KUALA LUMPUR: The Liberation Tigers of Tamil Eelam (LTTE), the continuing drug problems and smuggling at the country’s borders were among the crime issues in focus this year.
Apart from that, also receiving attention in 2019 was the appointment of Tan Sri Abdul Hamid Bador as the Inspector-General of Police on May 4.
Abdul Hamid on Aug 21 exposed the involvement of police personnel and officers with drugs which led to the implementation of the Blue Devil Operation, which saw the commitment of the Royal Malaysia Police (PDRM) to restore its image.
Based on police statistics, as at Nov 14,211 police personnel were held after being found positive for drugs via screening operations conducted nationwide.
On Sept 10, police also smashed an international drug smuggling syndicate when they seized 12 tonnes of cocaine worth RM2.4 billion in three containers at North Butterworth Container Terminal, Penang, which was the largest seizure in the country.
From January to November, police also succeeded in uncovering 19 drug-processing laboratories throughout the country with most of them located in rural areas.
Police also launched Op Damn Tokan in September and statistics showed that 456 individuals were detained as small-time drug pushers in the country.
In this regard, a programme named Nurture for Betterment was also introduced by police to assist restricted drug offenders under the Dangerous Drugs (Special Preventive Measures) Act 1985.
The issue of terrorism also received focus this year when 12 people including Gadek assemblyman, G. Saminathan, 34, and Seremban Jaya assemblyman P. Gunasekaran, were detained for having suspected links with LTTE.

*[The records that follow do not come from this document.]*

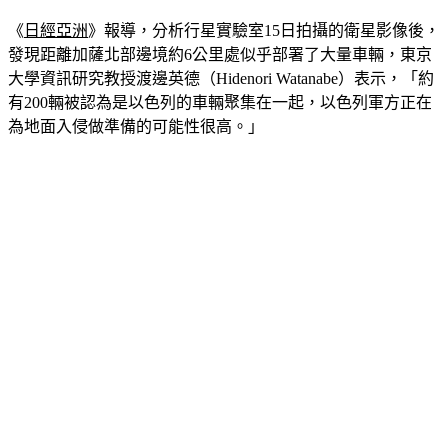
《
日經亞洲
》
報導，分析行星實驗室15日拍攝的衛星影像後，
發現距離加薩北部邊境約6公里處似乎部署了大量車輛，東京
大學資訊研究教授渡邊英德（Hidenori Watanabe）表示，「約
有200輛被認為是以色列的車輛聚集在一起，以色列軍方正在
為地面入侵做準備的可能性很高。」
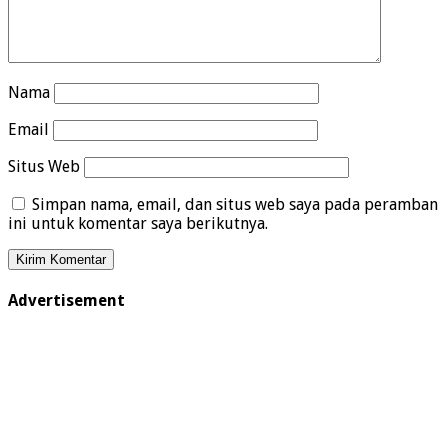
Nama
Email
Situs Web
Simpan nama, email, dan situs web saya pada peramban
ini untuk komentar saya berikutnya.
Advertisement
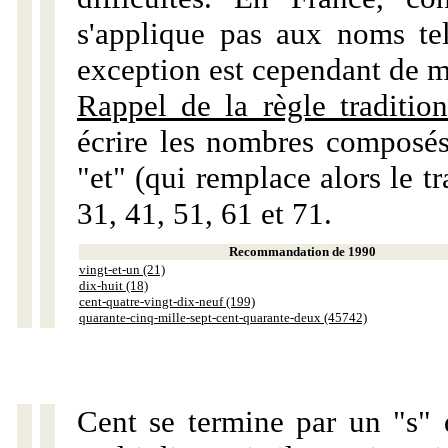
s'applique pas aux noms tels
exception est cependant de m
Rappel de la règle tradition
écrire les nombres composés
"et" (qui remplace alors le tr
31, 41, 51, 61 et 71.
Recommandation de 1990
vingt-et-un (21)
dix-huit (18)
cent-quatre-vingt-dix-neuf (199)
quarante-cinq-mille-sept-cent-quarante-deux (45742)
Cent se termine par un "s"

On Oct 10 and 13, police via Bukit Aman Special Branch Counter Terrorism Division arrested 12 individuals suspected of being involved in promoting, supporting, possessing materials and channelling funds involving LTTE.
Bukit Aman Special Branch Counter Terrorism principal assistant director Datuk Ayob Khan Mydin Pichay said the two assemblymen were apprehended after being suspected of attending an LTTE Warriors’ Day anniversary in Melaka in November last year.
Those detained were from Selangor, Perak, Penang, Kedah, Negri Sembilan, Melaka and Kuala Lumpur under the Security Offences (Special Measures) Act 2012 (Sosma).
They were charged in separate Sessions Courts here and in several states on Oct 29 and 31 after being accused of having links with LTTE and re-mention of the cases set in December.
Cross-border crimes involving smuggling cases also sent shock waves in the country when the Malaysian Anti-Corruption Commission (MACC) revealed videos of smuggling activities at the border on Oct 18.
MACC claimed it has thousands of video clips on corruption at the border since 2017 which received various reactions from several parties.
Simultaneously, 14 officers and personnel of the General Operations Force (GOF) who were identified as those involved in corrupt practices on cross-border smuggling in Padang Besar, Perlis, had actions taken against them.
Police statistics on smuggling also showed that the matter should not be taken lightly when it was reported that between 200kg to 300kg of goods were smuggled daily, including ketum leaves and cigarettes seized by Perlis police since Sept 3.
According to the Padang Besar police headquarters, seizure of ketum leaves rose 51.1% at 81,851.54kg between January and October this year compared to 40,037.3kg last year.
Meanwhile, 1,968,654 litres of liquor of various brands and 10.32 million sticks of cigarettes worth RM12.41mil which were smuggled into the country with duty unpaid, were disposed of by the Malaysian Customers Department on Nov 8.
Its director-general Datuk Seri Paddy Abd Halim said both items were seized from two operations at Port Klang in Selangor on Apr 7 and Nov 7, involving unpaid duties amounting to RM61.87mil.